Consigne donnée 1: Dressez la liste des visiteurs prestigieux qui, selon le texte sur la Sainte-Baume, ont gravi le chemin des Roys.
Consigne donnée 2: D'après le texte sur la Sainte-Baume, quel pape a authentifié la découverte faite par Charles II d'Anjou ?
Consigne donnée 3: Reproduisez sans aucune modification le passage du texte sur la Sainte-Baume qui commence par «La légende raconte» et se termine par «crâne de Marie-Madeleine.».

Extrait à lire:
:::::
Mais c’est au 13e siècle que la Sainte-Baume va prendre une plus large dimension. En 1279, le neveu du roi Saint-Louis (Louis IX, règne 1226-70), Charles II d’Anjou (1254-1309), comte de Provence, découvre une crypte sous l’église romane de Saint-Maximin. Murée par des moines Cassianites (adeptes de Saint-Cassien) depuis l’invasion des Maures dans la région en 710, elle protégeait les restes de Saint Maximin, Saint Sidoine et bien sûr Marie-Madeleine dont les reliques étaient cachées dans le sarcophage de Sidoine.


La légende raconte que lorsque le tombeau fut ouvert, les lieux s’emplirent d’un parfum des plus doux. Le squelette de Marie-Madeleine présentait alors deux particularités: d’abord, il manquait un os de la jambe, transporté au 11e siècle à la basilique Sainte-Marie-Madeleine de Vézelay, en Bourgogne. Seconde particularité beaucoup plus étonnante et qui participera au culte de la sainte disciple: sur le crâne, au niveau du front, un morceau de peau aurait été retrouvé intact, à l’endroit même où Jésus, au matin de sa Résurrection, aurait touché Marie-Madeleine. Cette relique nommée le «Noli Me Tangere» («ne veuille pas me toucher») s’est détachée en 1780 et est présentée dans la crypte dans un tube de cristal, sous la relique du crâne de Marie-Madeleine.



Suite à cette sainte découverte authentifiée par le pape Boniface VIII, Charles II d’Anjou fait bâtir la basilique royale de Saint-Maximin et installe le couvent des Dominicains et l’hospice des étrangers (pour accueillir les pèlerins) de part-et-d’autre de la grotte de la Sainte-Baume.


LE SANCTUAIRE ET LA GROTTE DE LA SAINTE-BAUME


La grotte de Marie-Madeleine est très tôt reconnue comme l’un des lieux importants de pèlerinage chrétien. Parmi les visiteurs, de nombreux rois et papes graviront le massif de la Sainte-Baume pour s’y recueillir. D’ailleurs, pour s’y rendre, on peut aujourd’hui encore -comme je l’ai fait et vous le recommande- emprunter le «chemin des Roys». Créé en 1295, son nom est lié aux prestigieux visiteurs qui l’ont gravi: le pape d’Avignon Clément V en 1362, le roi René en 1438, Louis XI en 1456, François 1er en 1516 -qui fera rénover les lieux et installer sept oratoires tout au long de la montée (il n’en reste que trois)-, Louis XIII en 1622 et Louis XIV en 1660.
:::::
Entrées fournies:
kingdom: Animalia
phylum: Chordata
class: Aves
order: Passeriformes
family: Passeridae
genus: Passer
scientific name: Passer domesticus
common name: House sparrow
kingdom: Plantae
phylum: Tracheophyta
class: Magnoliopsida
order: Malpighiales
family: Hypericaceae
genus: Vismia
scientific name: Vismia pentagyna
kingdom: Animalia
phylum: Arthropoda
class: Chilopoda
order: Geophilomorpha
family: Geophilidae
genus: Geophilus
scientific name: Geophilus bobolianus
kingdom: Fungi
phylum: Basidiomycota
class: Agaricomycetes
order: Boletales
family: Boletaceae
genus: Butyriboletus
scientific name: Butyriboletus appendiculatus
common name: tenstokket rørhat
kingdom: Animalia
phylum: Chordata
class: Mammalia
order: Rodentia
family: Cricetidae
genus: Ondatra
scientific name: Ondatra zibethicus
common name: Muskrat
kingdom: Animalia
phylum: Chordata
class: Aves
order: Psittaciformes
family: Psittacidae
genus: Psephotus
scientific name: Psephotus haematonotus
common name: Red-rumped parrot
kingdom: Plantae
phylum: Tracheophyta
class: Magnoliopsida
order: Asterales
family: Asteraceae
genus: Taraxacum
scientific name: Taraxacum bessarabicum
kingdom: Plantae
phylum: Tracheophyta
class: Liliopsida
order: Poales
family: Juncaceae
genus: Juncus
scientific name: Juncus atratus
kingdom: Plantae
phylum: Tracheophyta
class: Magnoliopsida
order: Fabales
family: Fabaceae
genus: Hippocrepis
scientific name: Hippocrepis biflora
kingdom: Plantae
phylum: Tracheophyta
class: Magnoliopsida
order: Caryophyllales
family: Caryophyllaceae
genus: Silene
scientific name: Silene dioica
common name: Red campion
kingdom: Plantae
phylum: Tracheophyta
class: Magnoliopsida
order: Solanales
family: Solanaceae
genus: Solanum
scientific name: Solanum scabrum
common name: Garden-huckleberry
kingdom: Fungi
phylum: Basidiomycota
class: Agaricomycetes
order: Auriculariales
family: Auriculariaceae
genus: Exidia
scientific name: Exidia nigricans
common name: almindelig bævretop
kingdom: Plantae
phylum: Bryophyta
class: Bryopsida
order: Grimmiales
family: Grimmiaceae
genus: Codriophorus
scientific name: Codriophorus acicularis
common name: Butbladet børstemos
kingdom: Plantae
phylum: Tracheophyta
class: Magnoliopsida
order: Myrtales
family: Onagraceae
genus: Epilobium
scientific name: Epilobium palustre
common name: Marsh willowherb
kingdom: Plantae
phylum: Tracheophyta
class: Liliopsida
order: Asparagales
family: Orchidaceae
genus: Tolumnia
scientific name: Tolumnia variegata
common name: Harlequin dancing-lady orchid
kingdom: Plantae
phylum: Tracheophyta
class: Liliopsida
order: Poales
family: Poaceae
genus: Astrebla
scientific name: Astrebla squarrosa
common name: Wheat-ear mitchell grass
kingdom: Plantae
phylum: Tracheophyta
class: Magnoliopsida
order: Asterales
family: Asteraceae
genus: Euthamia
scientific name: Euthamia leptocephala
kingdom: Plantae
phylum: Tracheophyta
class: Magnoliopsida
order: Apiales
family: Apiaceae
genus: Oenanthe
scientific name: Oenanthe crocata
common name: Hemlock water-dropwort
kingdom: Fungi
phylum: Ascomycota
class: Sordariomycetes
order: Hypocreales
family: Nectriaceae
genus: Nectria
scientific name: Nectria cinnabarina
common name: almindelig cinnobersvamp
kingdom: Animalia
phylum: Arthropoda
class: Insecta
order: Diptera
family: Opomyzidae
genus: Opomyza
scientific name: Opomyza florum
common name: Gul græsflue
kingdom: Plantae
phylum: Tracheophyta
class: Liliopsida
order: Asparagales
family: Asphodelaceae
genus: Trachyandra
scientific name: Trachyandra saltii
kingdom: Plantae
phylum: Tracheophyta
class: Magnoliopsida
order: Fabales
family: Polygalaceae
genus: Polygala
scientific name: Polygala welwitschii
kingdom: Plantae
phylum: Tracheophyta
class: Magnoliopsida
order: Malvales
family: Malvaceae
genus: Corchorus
:::::
Réponse à la consigne 1:
- le pape d'Avignon Clément V
- le roi René
- Louis XI
- François 1er
- Louis XIII
- Louis XIV

Réponse à la consigne 2: Le pape Boniface VIII.

Réponse à la consigne 3:
La légende raconte que lorsque le tombeau fut ouvert, les lieux s’emplirent d’un parfum des plus doux. Le squelette de Marie-Madeleine présentait alors deux particularités: d’abord, il manquait un os de la jambe, transporté au 11e siècle à la basilique Sainte-Marie-Madeleine de Vézelay, en Bourgogne. Seconde particularité beaucoup plus étonnante et qui participera au culte de la sainte disciple: sur le crâne, au niveau du front, un morceau de peau aurait été retrouvé intact, à l’endroit même où Jésus, au matin de sa Résurrection, aurait touché Marie-Madeleine. Cette relique nommée le «Noli Me Tangere» («ne veuille pas me toucher») s’est détachée en 1780 et est présentée dans la crypte dans un tube de cristal, sous la relique du crâne de Marie-Madeleine.